───── Information ─────
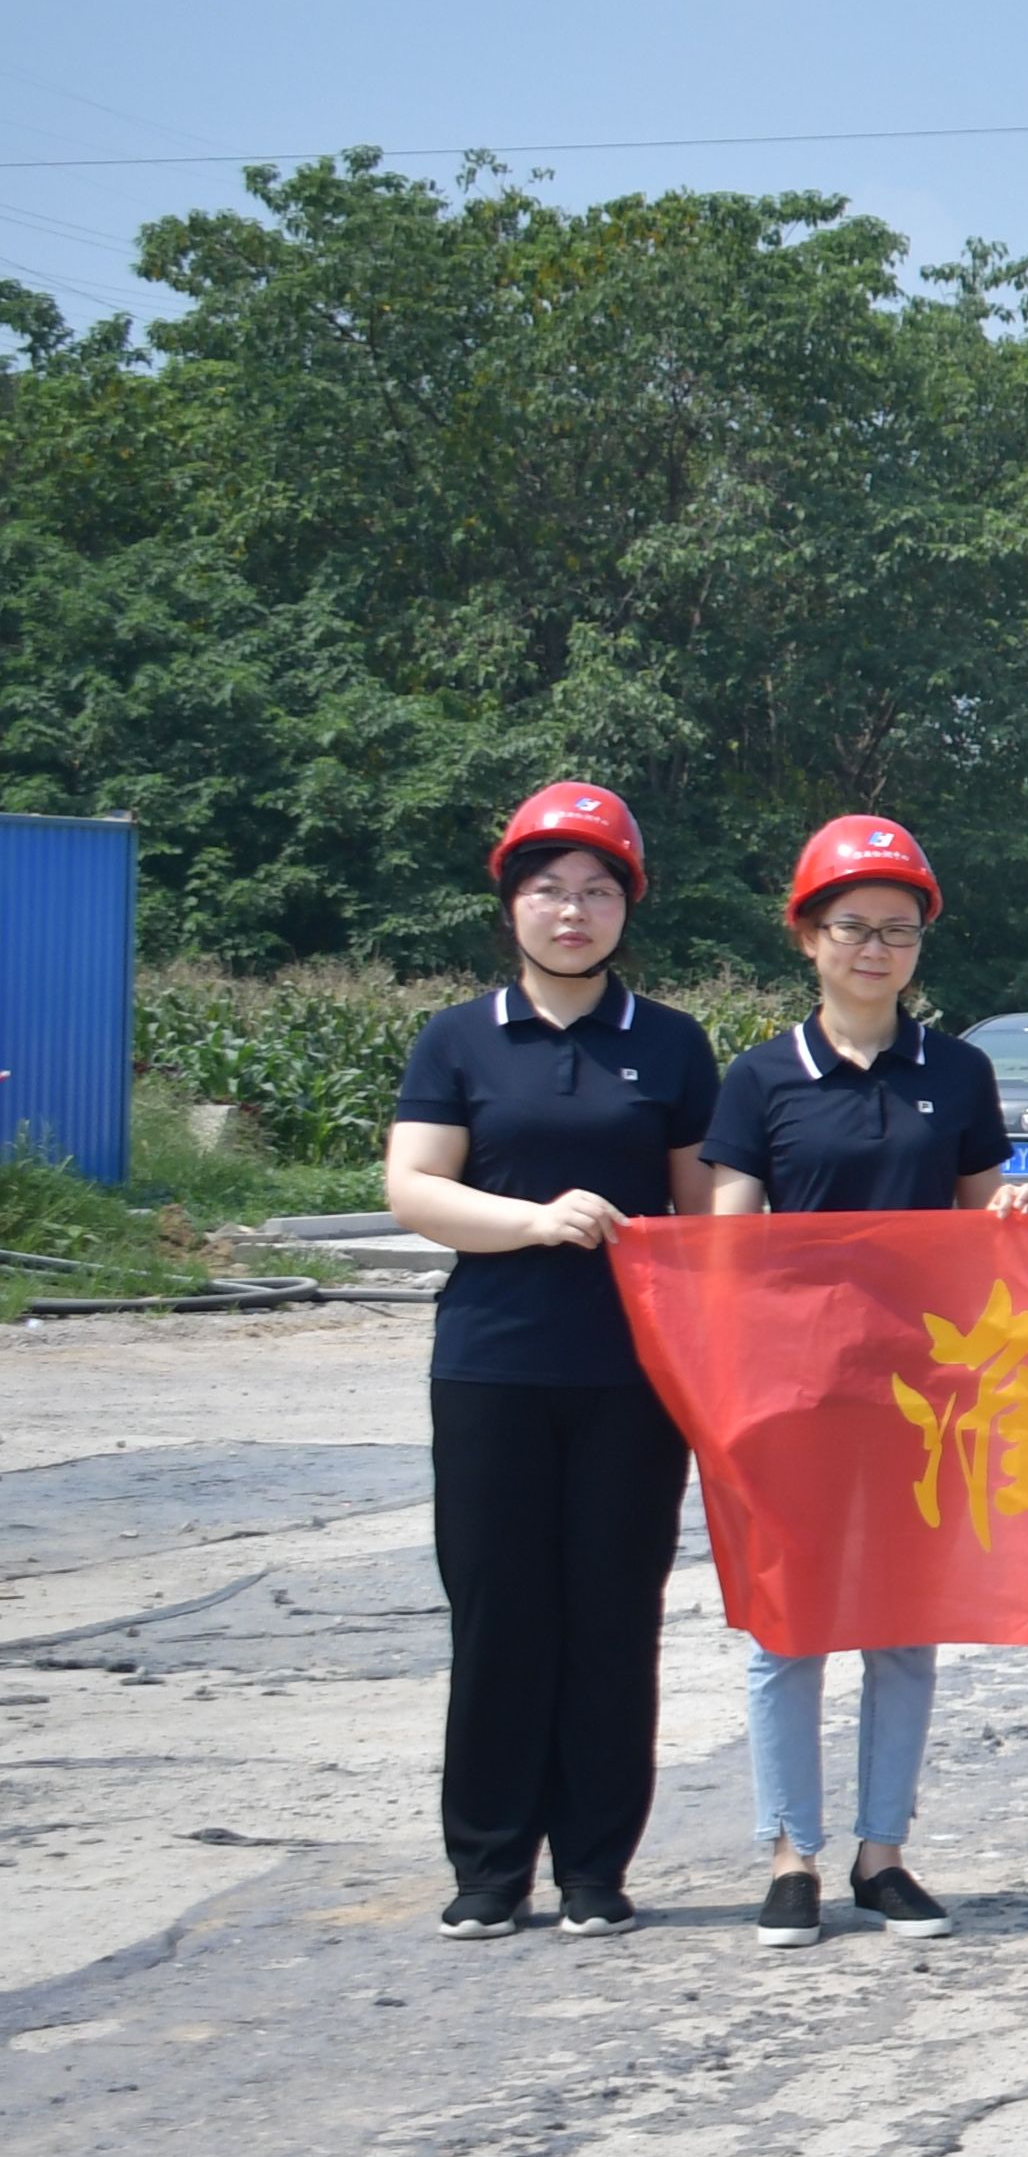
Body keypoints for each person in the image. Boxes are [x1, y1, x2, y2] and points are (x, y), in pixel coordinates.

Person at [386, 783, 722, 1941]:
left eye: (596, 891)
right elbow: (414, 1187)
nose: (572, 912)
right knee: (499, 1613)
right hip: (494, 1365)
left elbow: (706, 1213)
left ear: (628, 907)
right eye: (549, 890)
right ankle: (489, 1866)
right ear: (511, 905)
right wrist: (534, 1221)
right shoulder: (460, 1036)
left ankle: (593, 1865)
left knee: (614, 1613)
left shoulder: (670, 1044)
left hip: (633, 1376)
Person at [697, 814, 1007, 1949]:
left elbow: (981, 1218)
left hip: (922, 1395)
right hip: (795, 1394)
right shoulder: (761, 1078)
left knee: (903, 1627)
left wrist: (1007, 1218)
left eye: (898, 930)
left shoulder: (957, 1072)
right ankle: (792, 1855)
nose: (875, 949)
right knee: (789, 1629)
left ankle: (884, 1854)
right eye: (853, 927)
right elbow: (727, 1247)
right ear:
─────
*Task statement*:
Beginning with the first line of the records above, extract each line exactly through the line that holds "left elbow: (706, 1213)", both ends included. Omit pictures.

*Your response*:
Body keypoints for each person in the image. Boxes are [x1, y1, x2, y2] and points are (x, y), in pixel coordinates.

Person at [386, 783, 722, 1941]:
left eye: (596, 891)
right elbow: (414, 1187)
nose: (572, 912)
right knee: (499, 1613)
right hip: (494, 1365)
left elbow: (706, 1213)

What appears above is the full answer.